▸ **What to work on**: Present the count of lines in the entries below that hold "Mailboxes", and present nothing else.

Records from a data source
▼
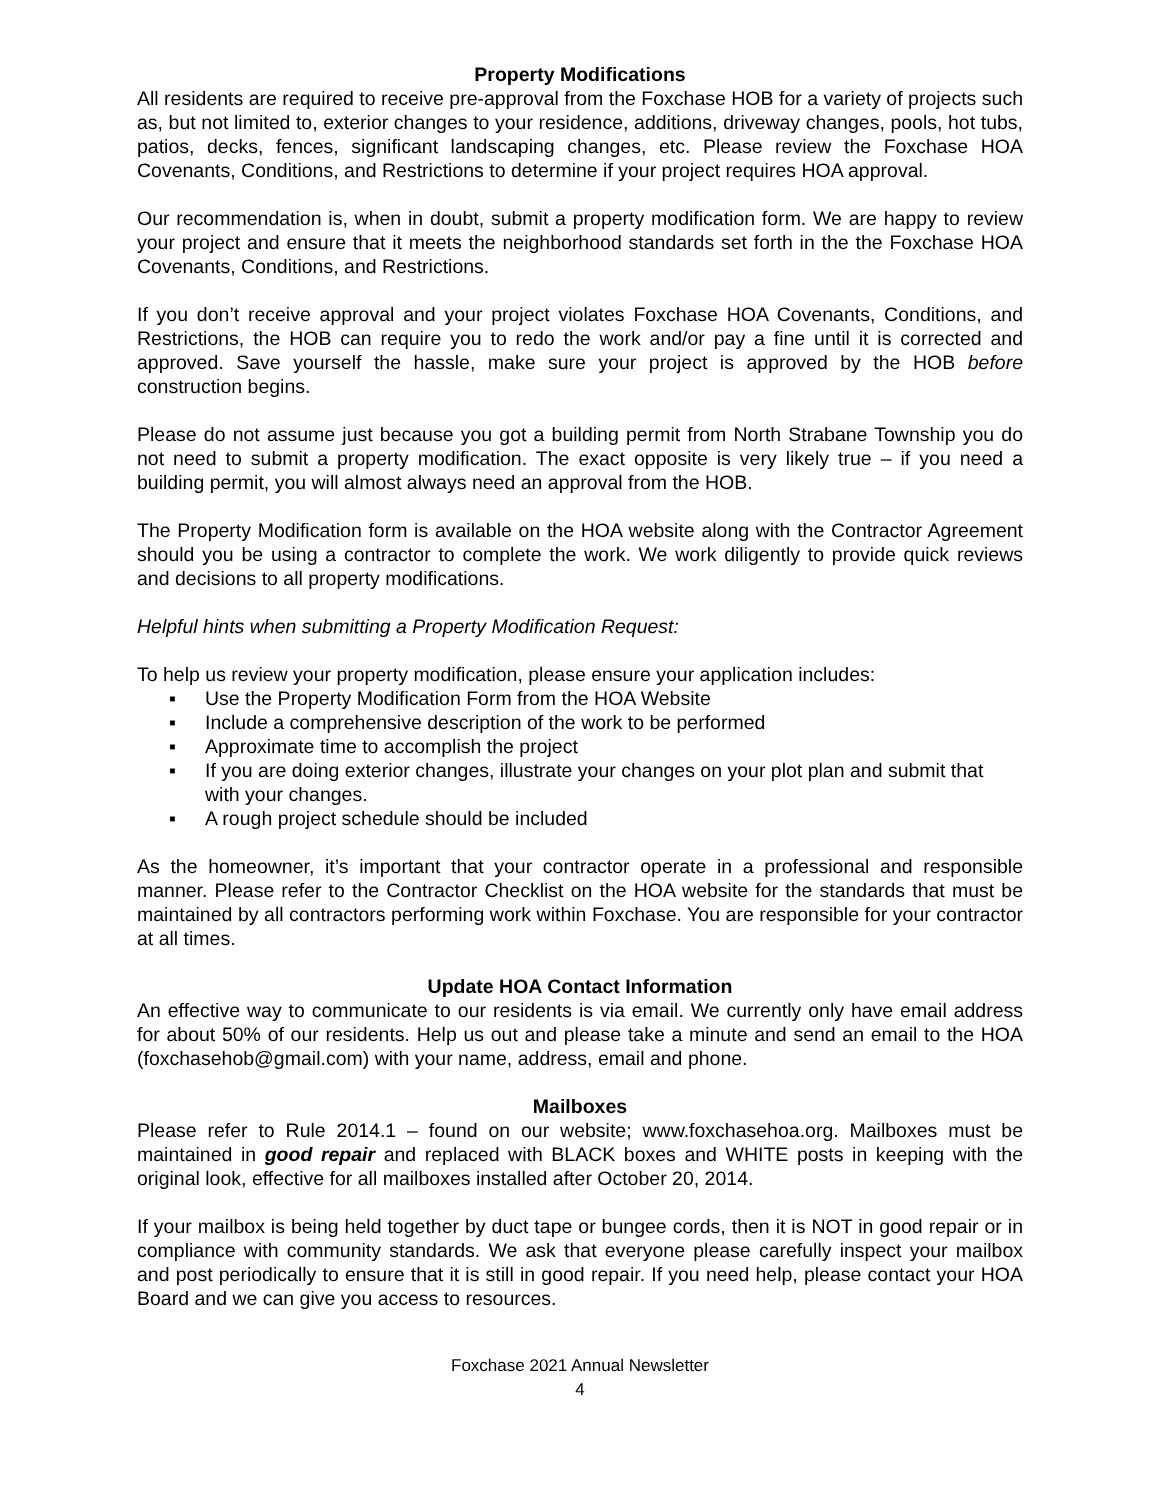Property Modifications
All residents are required to receive pre-approval from the Foxchase HOB for a variety of projects such as, but not limited to, exterior changes to your residence, additions, driveway changes, pools, hot tubs, patios, decks, fences, significant landscaping changes, etc. Please review the Foxchase HOA Covenants, Conditions, and Restrictions to determine if your project requires HOA approval.
Our recommendation is, when in doubt, submit a property modification form. We are happy to review your project and ensure that it meets the neighborhood standards set forth in the the Foxchase HOA Covenants, Conditions, and Restrictions.
If you don’t receive approval and your project violates Foxchase HOA Covenants, Conditions, and Restrictions, the HOB can require you to redo the work and/or pay a fine until it is corrected and approved. Save yourself the hassle, make sure your project is approved by the HOB before construction begins.
Please do not assume just because you got a building permit from North Strabane Township you do not need to submit a property modification. The exact opposite is very likely true – if you need a building permit, you will almost always need an approval from the HOB.
The Property Modification form is available on the HOA website along with the Contractor Agreement should you be using a contractor to complete the work. We work diligently to provide quick reviews and decisions to all property modifications.
Helpful hints when submitting a Property Modification Request:
To help us review your property modification, please ensure your application includes:
▪ Use the Property Modification Form from the HOA Website
▪ Include a comprehensive description of the work to be performed
▪ Approximate time to accomplish the project
▪ If you are doing exterior changes, illustrate your changes on your plot plan and submit that with your changes.
▪ A rough project schedule should be included
As the homeowner, it’s important that your contractor operate in a professional and responsible manner. Please refer to the Contractor Checklist on the HOA website for the standards that must be maintained by all contractors performing work within Foxchase. You are responsible for your contractor at all times.
Update HOA Contact Information
An effective way to communicate to our residents is via email. We currently only have email address for about 50% of our residents. Help us out and please take a minute and send an email to the HOA (foxchasehob@gmail.com) with your name, address, email and phone.
Mailboxes
Please refer to Rule 2014.1 – found on our website; www.foxchasehoa.org. Mailboxes must be maintained in good repair and replaced with BLACK boxes and WHITE posts in keeping with the original look, effective for all mailboxes installed after October 20, 2014.
If your mailbox is being held together by duct tape or bungee cords, then it is NOT in good repair or in compliance with community standards. We ask that everyone please carefully inspect your mailbox and post periodically to ensure that it is still in good repair. If you need help, please contact your HOA Board and we can give you access to resources.
Foxchase 2021 Annual Newsletter
4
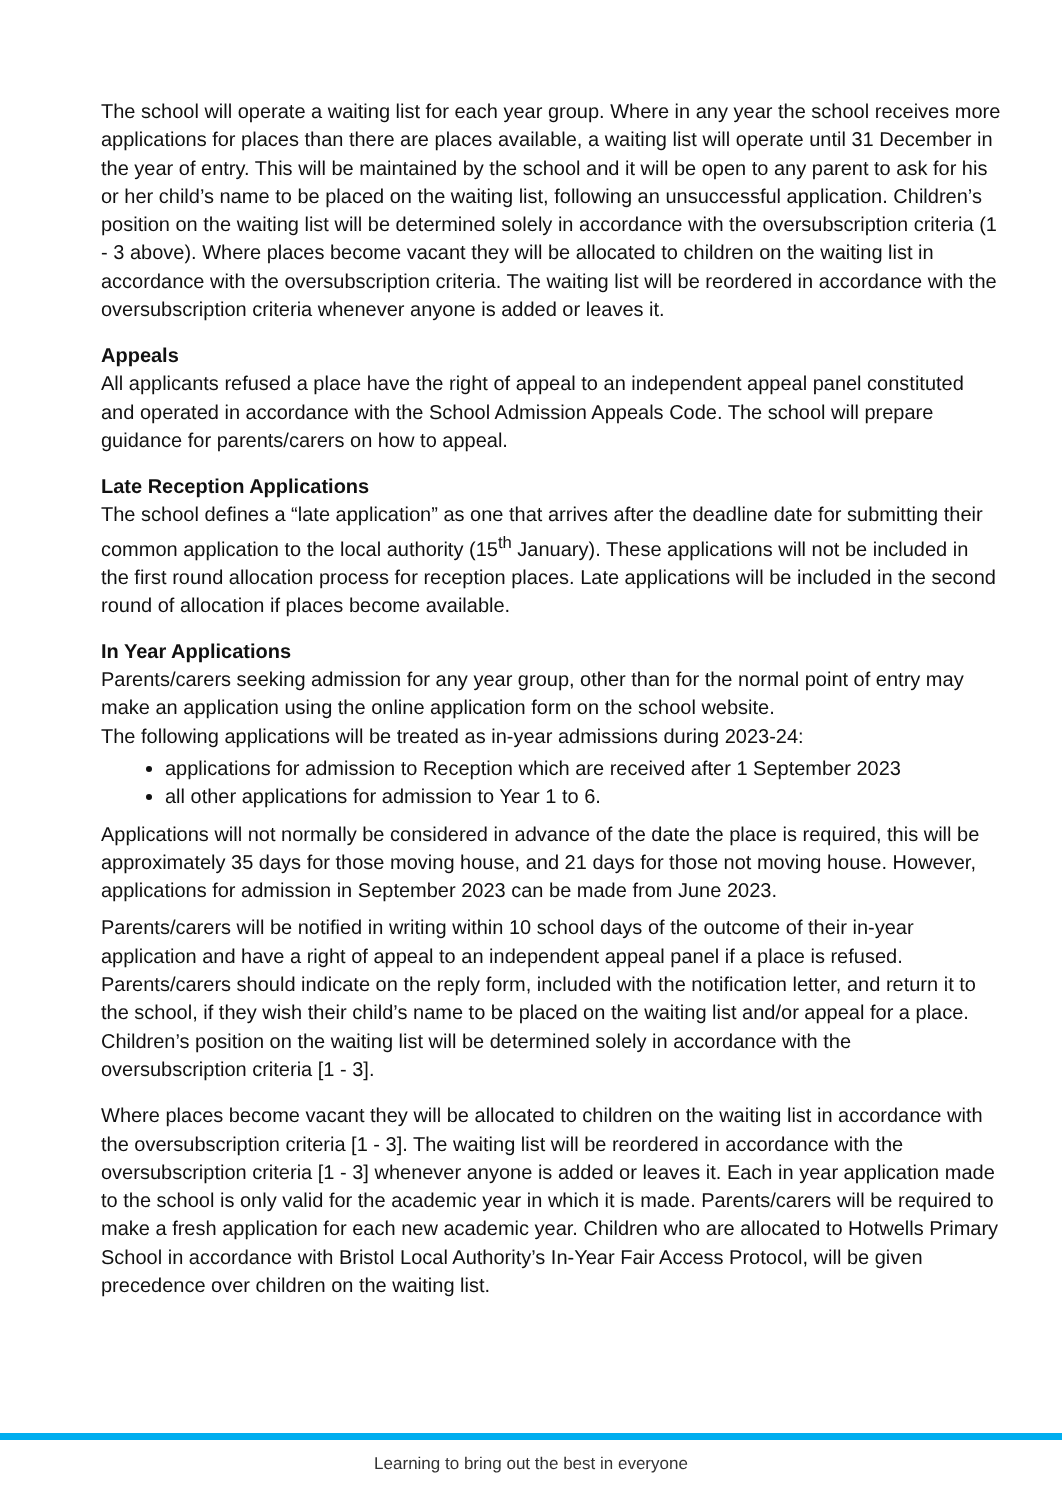The school will operate a waiting list for each year group. Where in any year the school receives more applications for places than there are places available, a waiting list will operate until 31 December in the year of entry. This will be maintained by the school and it will be open to any parent to ask for his or her child’s name to be placed on the waiting list, following an unsuccessful application. Children’s position on the waiting list will be determined solely in accordance with the oversubscription criteria (1 - 3 above). Where places become vacant they will be allocated to children on the waiting list in accordance with the oversubscription criteria. The waiting list will be reordered in accordance with the oversubscription criteria whenever anyone is added or leaves it.
Appeals
All applicants refused a place have the right of appeal to an independent appeal panel constituted and operated in accordance with the School Admission Appeals Code. The school will prepare guidance for parents/carers on how to appeal.
Late Reception Applications
The school defines a “late application” as one that arrives after the deadline date for submitting their common application to the local authority (15<sup>th</sup> January). These applications will not be included in the first round allocation process for reception places. Late applications will be included in the second round of allocation if places become available.
In Year Applications
Parents/carers seeking admission for any year group, other than for the normal point of entry may make an application using the online application form on the school website.
The following applications will be treated as in-year admissions during 2023-24:
applications for admission to Reception which are received after 1 September 2023
all other applications for admission to Year 1 to 6.
Applications will not normally be considered in advance of the date the place is required, this will be approximately 35 days for those moving house, and 21 days for those not moving house. However, applications for admission in September 2023 can be made from June 2023.
Parents/carers will be notified in writing within 10 school days of the outcome of their in-year application and have a right of appeal to an independent appeal panel if a place is refused. Parents/carers should indicate on the reply form, included with the notification letter, and return it to the school, if they wish their child’s name to be placed on the waiting list and/or appeal for a place. Children’s position on the waiting list will be determined solely in accordance with the oversubscription criteria [1 - 3].
Where places become vacant they will be allocated to children on the waiting list in accordance with the oversubscription criteria [1 - 3]. The waiting list will be reordered in accordance with the oversubscription criteria [1 - 3] whenever anyone is added or leaves it. Each in year application made to the school is only valid for the academic year in which it is made. Parents/carers will be required to make a fresh application for each new academic year. Children who are allocated to Hotwells Primary School in accordance with Bristol Local Authority’s In-Year Fair Access Protocol, will be given precedence over children on the waiting list.
Learning to bring out the best in everyone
▲
▸ **Answer area**: 2